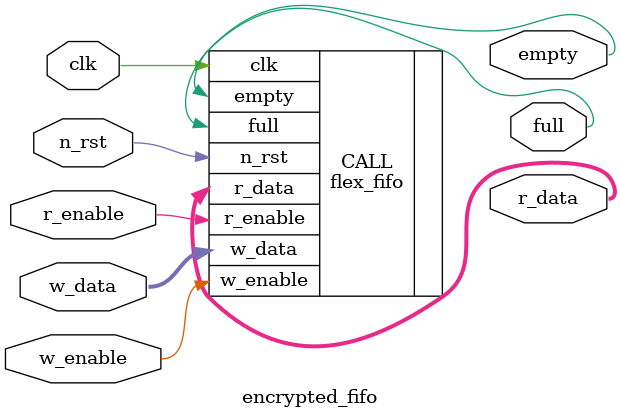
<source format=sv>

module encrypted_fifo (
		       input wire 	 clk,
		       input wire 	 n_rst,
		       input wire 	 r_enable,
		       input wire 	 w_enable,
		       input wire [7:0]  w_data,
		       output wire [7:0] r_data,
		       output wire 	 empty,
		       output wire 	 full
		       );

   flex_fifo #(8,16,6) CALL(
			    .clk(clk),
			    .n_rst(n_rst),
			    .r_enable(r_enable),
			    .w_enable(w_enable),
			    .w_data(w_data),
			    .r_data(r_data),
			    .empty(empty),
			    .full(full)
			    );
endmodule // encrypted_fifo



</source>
---
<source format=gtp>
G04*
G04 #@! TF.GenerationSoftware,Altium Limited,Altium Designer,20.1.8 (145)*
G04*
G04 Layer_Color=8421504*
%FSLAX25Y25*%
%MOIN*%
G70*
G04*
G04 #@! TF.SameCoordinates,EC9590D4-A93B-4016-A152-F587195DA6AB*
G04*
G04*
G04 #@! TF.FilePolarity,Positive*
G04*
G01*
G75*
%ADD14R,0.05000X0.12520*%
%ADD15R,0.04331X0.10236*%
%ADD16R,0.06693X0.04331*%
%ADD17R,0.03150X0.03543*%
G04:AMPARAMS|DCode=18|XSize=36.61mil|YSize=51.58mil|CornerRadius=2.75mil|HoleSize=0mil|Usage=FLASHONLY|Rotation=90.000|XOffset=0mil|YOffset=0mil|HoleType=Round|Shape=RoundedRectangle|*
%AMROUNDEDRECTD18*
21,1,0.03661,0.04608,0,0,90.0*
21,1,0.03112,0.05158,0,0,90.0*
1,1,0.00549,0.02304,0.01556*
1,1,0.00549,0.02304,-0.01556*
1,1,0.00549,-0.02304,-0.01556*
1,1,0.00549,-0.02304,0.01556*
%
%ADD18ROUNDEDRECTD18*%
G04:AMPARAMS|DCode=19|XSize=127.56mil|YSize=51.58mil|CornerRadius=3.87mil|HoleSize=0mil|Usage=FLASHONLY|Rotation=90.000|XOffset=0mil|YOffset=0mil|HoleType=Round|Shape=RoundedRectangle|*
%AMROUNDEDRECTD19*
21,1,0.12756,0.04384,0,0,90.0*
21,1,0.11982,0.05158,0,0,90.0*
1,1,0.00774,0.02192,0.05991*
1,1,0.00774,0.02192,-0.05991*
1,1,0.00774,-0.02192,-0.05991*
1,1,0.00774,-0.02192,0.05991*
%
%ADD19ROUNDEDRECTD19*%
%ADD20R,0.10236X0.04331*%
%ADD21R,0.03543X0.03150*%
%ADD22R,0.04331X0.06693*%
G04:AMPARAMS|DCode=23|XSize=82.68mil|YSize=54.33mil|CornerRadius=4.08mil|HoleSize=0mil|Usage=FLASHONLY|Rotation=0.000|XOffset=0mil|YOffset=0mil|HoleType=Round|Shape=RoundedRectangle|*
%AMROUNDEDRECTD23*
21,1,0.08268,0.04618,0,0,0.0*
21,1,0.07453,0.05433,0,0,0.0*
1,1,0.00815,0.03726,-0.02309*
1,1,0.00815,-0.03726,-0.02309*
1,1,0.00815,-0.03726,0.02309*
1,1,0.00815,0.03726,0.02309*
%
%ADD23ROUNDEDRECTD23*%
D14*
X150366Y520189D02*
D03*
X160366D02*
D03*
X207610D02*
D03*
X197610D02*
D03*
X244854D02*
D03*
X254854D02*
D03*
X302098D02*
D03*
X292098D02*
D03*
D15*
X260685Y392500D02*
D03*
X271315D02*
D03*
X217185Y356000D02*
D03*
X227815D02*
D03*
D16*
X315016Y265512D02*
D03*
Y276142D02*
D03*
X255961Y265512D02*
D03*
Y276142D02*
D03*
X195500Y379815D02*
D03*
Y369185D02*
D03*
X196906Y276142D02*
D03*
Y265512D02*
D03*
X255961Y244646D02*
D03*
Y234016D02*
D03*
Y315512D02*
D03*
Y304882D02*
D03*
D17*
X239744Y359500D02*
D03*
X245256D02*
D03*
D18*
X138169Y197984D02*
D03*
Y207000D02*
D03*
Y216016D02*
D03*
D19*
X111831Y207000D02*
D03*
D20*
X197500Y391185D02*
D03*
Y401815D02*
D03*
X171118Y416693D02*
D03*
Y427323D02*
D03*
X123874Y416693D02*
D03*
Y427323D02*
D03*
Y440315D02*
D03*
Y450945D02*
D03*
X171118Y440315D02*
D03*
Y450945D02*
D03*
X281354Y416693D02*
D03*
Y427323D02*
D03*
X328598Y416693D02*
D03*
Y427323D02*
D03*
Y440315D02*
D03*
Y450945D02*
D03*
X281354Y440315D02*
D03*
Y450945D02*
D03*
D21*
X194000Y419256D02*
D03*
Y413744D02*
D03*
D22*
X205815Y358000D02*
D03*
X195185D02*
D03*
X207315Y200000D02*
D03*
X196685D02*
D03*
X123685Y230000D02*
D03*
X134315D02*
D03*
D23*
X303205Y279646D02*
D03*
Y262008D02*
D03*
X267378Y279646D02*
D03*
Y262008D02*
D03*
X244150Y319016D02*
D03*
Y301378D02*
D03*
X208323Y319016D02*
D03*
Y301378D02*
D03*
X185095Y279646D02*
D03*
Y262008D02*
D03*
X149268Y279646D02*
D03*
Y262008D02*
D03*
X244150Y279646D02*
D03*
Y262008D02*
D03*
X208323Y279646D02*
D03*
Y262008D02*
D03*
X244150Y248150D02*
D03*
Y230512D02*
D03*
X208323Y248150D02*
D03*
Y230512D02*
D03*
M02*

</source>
--
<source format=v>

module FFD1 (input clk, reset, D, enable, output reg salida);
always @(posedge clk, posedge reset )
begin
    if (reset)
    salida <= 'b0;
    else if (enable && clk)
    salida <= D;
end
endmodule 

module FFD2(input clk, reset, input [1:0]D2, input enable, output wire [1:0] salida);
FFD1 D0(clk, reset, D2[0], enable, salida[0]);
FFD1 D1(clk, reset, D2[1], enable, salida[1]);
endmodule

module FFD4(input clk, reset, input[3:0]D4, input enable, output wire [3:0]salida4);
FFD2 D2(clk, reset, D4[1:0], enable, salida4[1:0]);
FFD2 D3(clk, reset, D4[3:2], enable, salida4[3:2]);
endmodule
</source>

* _PROBLEM TO SOLVE_: Show each line of the material where the word "wire" occurs.

* _RESULT FOR THIS TASK_:
		       input wire 	 clk,
		       input wire 	 n_rst,
		       input wire 	 r_enable,
		       input wire 	 w_enable,
		       input wire [7:0]  w_data,
		       output wire [7:0] r_data,
		       output wire 	 empty,
		       output wire 	 full
module FFD2(input clk, reset, input [1:0]D2, input enable, output wire [1:0] salida);
module FFD4(input clk, reset, input[3:0]D4, input enable, output wire [3:0]salida4);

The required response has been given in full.